● **Activity**
Count how many lines in the entries below contain the string "value". Case counts, so give only the number of lines that match it letter for letter.

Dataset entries
====================
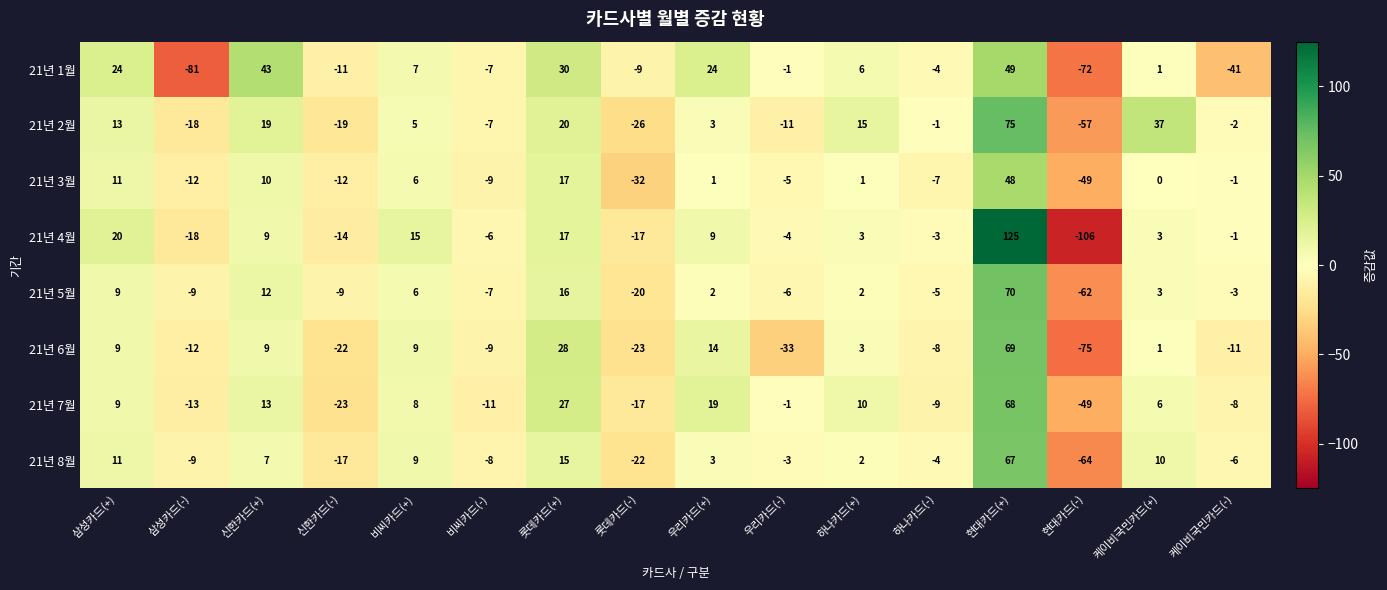

At which category is the sum across all series the highest?

현대카드(+)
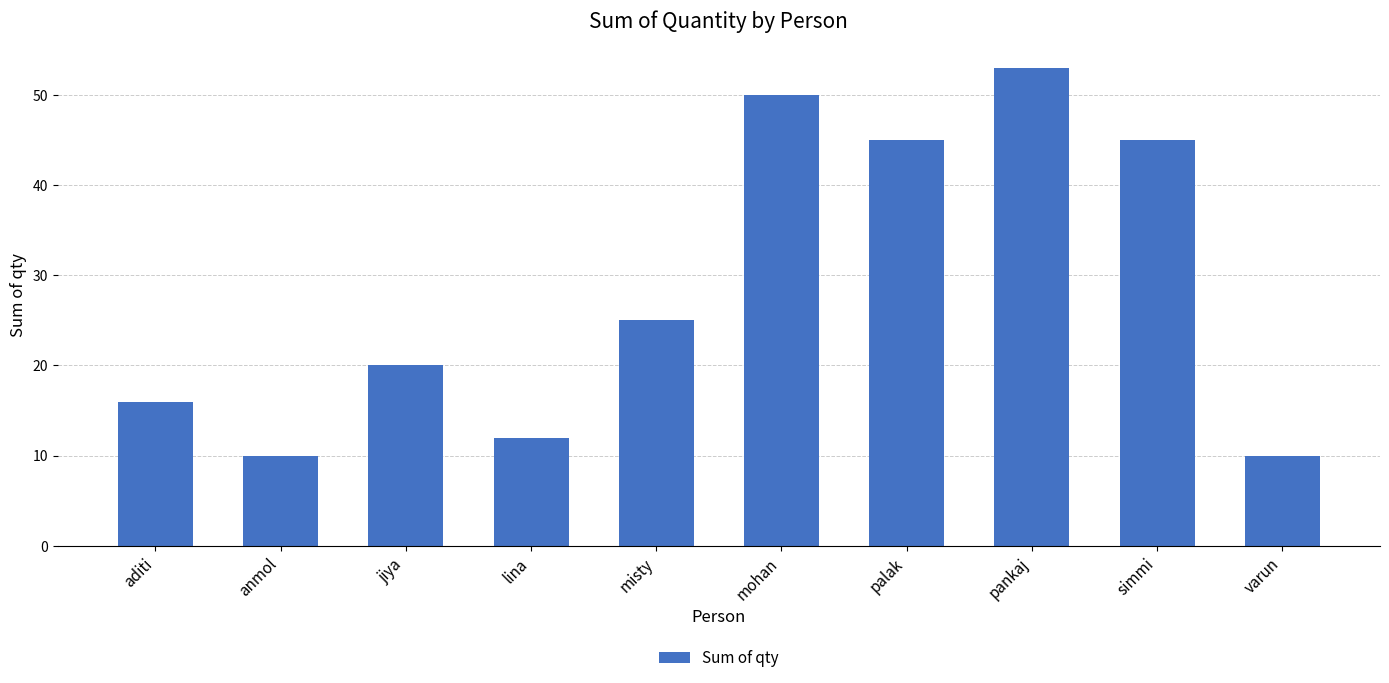

What is the greatest value displayed?

53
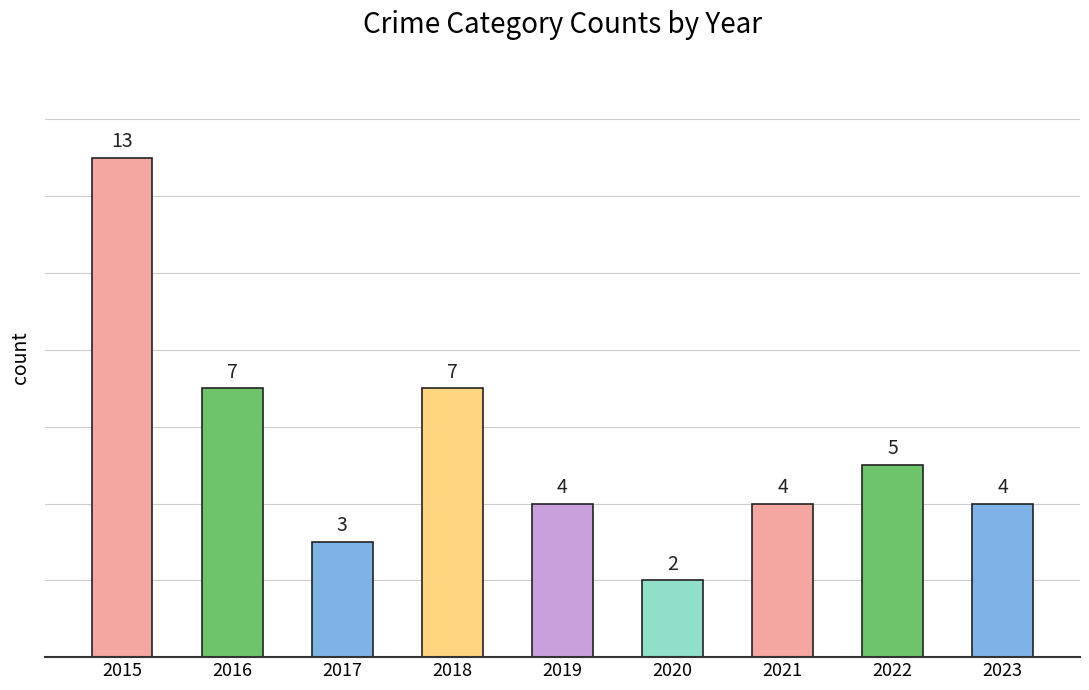

The chart shows a value of 9 at 2015. True or false?

False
====================
● **Response to the task**
2